-- start PROVIDED PASSAGE --

# Regulatory Compliance Category > Labour Relations and Legislation Forum >  Is an assault sufficient reason for dismissal?

## BusFact

We seem to have a couple of current threads on staff dismissal issues  :Frown:  . A sign of stressful times perhaps.

In this case an employee assaulted another employee at his work station, during work hours. Do we have reasonable grounds for dismissal or is this one of those cases where warnings should be issued? The facts are as follows:

- The aggressor (A) approached the victim (V) at V's work station.
- The two have a history of not liking each other. 
- The spark for this particular incident was V pointing out to the manager that A was not at his work station.
- A threw the first punch after a short heated discussion.
- A continued to throw punches and then delivered several kicks to the ribs of V whilst he was down on the ground and added a few punches for good measure.
- This was not a quick hand bag incident, it lasted for probably 20 sec in a very one sided fight.
- It seems that V will be opening a criminal case of assault against A.
- V seems to have received some pretty serious injuries in terms of superficial swelling and bruising (A was wearing safety boots). it would not surprise me if ribs are broken.
- The incident is captured on video.

Other info which is probably irrelevant to the case:

- Both are generally poor workers. Poor punctuality, regular absenteeism and poor work ethic are common in both employees. Although no formal disciplinaries or warnings issued in either case.
- A is the son of the factory manager, who is pleading leniency.
- V has worked for the company for about 25 years and A about 5 years.
- The atmosphere is a bit unpleasant at the moment. Not sure if its one of fear yet, but I don't think A is good for company morale even before this incident. V is not much better, but over the years the other staff have just grown to accept his laziness.
- A's brother, another employee was marginally involved in the fight which made it a bit of a one sided contest. Having 4 employees from one family in a company of about 20 is not good for morale, especially when one of them is the manager and one is a general slacker (A). Nepotism and preferential treatment comes to mind.

What are the options open to the company?

----------


## Greig Whitton

The only sensible option is dismissal and, frankly, you should have fired him on the spot (summary dismissal without notice is justifiable and lawful in extreme circumstances, such as assault).

Apart from the fact that assault is an inherently dismissible offence, retaining this employee will destroy morale at work as well as leave your business wide open to liability claims if he is involved in a similar incident in the future (i.e. you knew that this guy had a history of violent behaviour but chose to employ him anyway).

----------


## Dave A

> - The spark for this particular incident was V pointing out to the manager that A was not at his work station.
> - A threw the first punch after a short heated discussion.


Unacceptable retaliation.




> - A is the son of the factory manager, who is pleading leniency.


Understandable, but there are few things more detrimental to morale than giving family members significantly unfair preferential treatment in a business.




> - The atmosphere is a bit unpleasant at the moment. Not sure if its one of fear yet, but I don't think A is good for company morale even before this incident. V is not much better, but over the years the other staff have just grown to accept his laziness.

-- end PROVIDED PASSAGE --
-- start SUPPLIED MATERIAL --

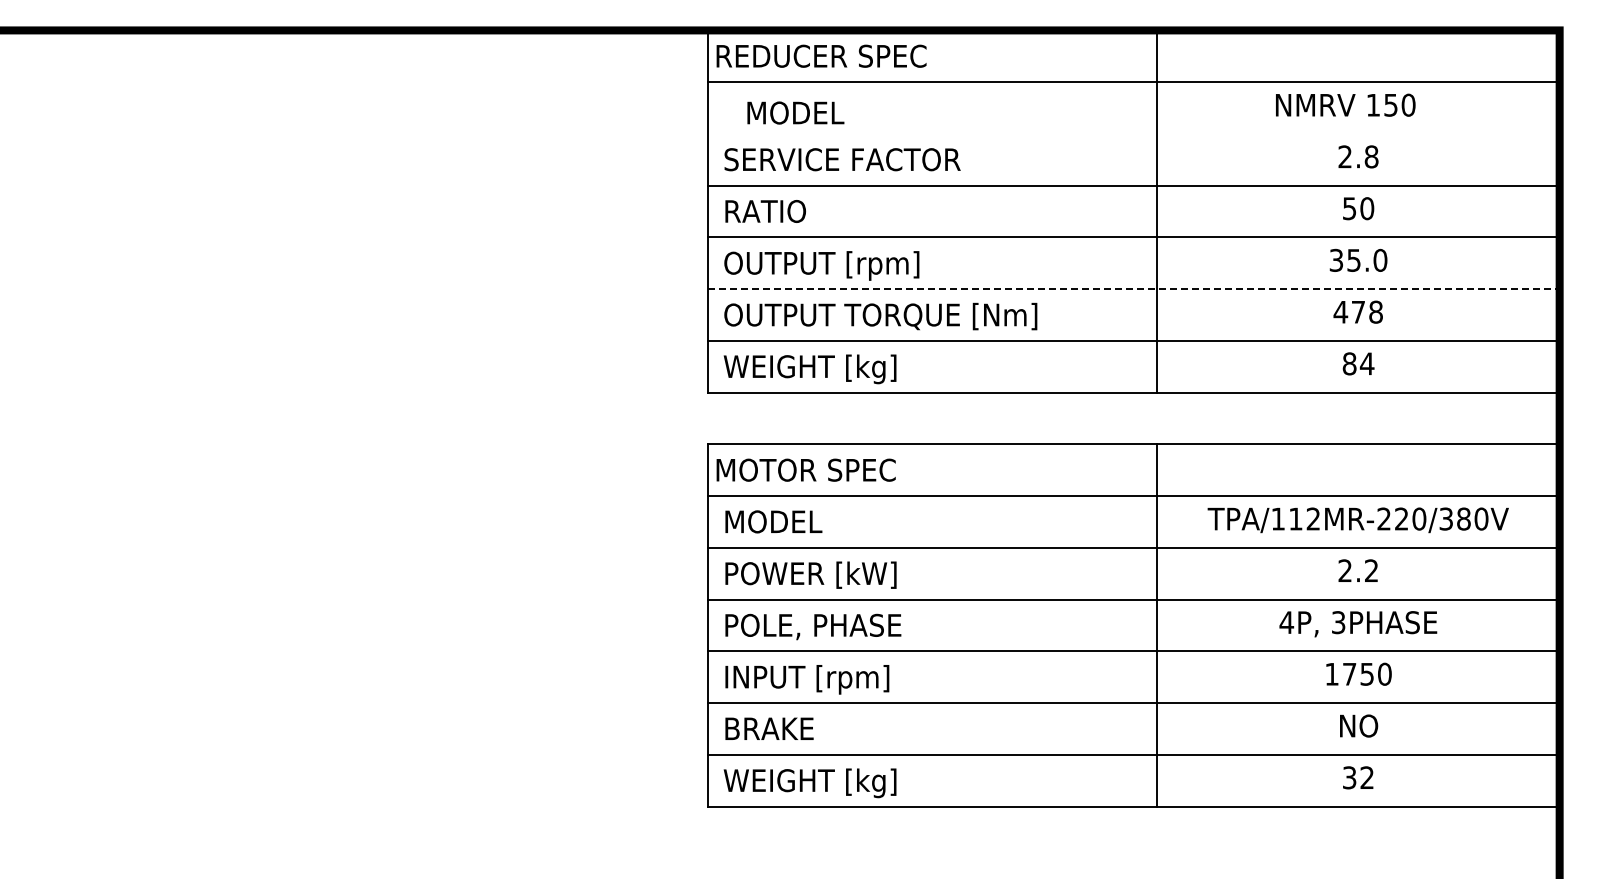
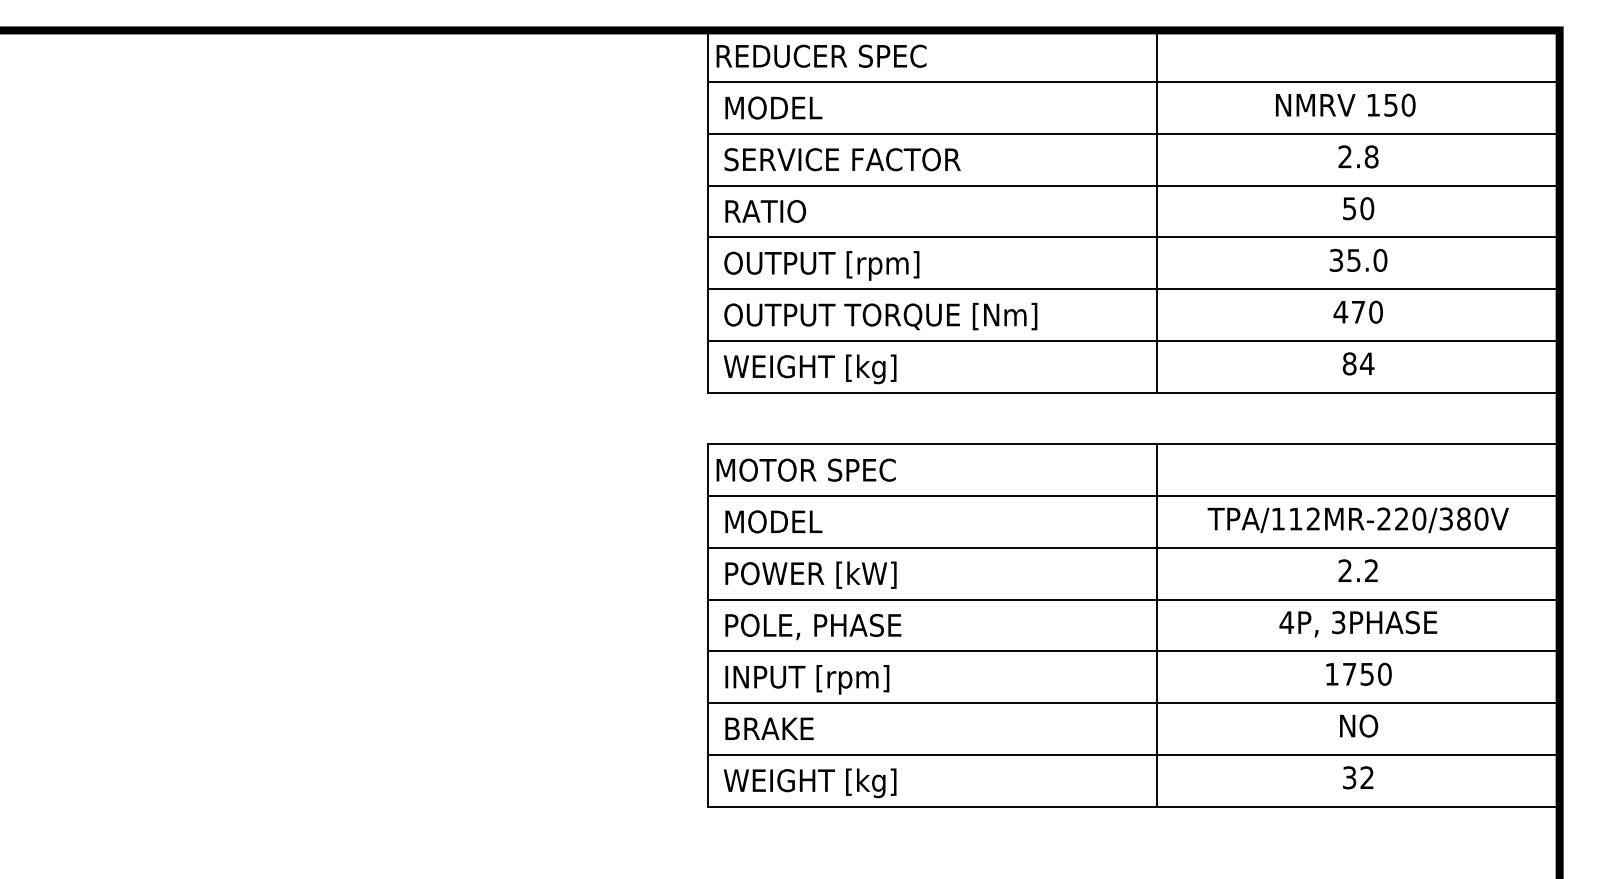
text at (795, 112) position: (795, 112) -> (773, 107)
line at (1133, 133): none -> present
line at (1134, 289): dashed -> solid
text at (1375, 312): 478 -> 470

-- end SUPPLIED MATERIAL --

_CHALLENGES_
(1) Name everyone who posts in the dismissal thread.
(2) Return the passage of the dismissal thread from "Other info which" to "in either case.", word for word.
The listing has no connection to the dismissal thread.

_TASK RESULTS_
(1) BusFact, Greig Whitton, Dave A

(2)
Other info which is probably irrelevant to the case:

- Both are generally poor workers. Poor punctuality, regular absenteeism and poor work ethic are common in both employees. Although no formal disciplinaries or warnings issued in either case.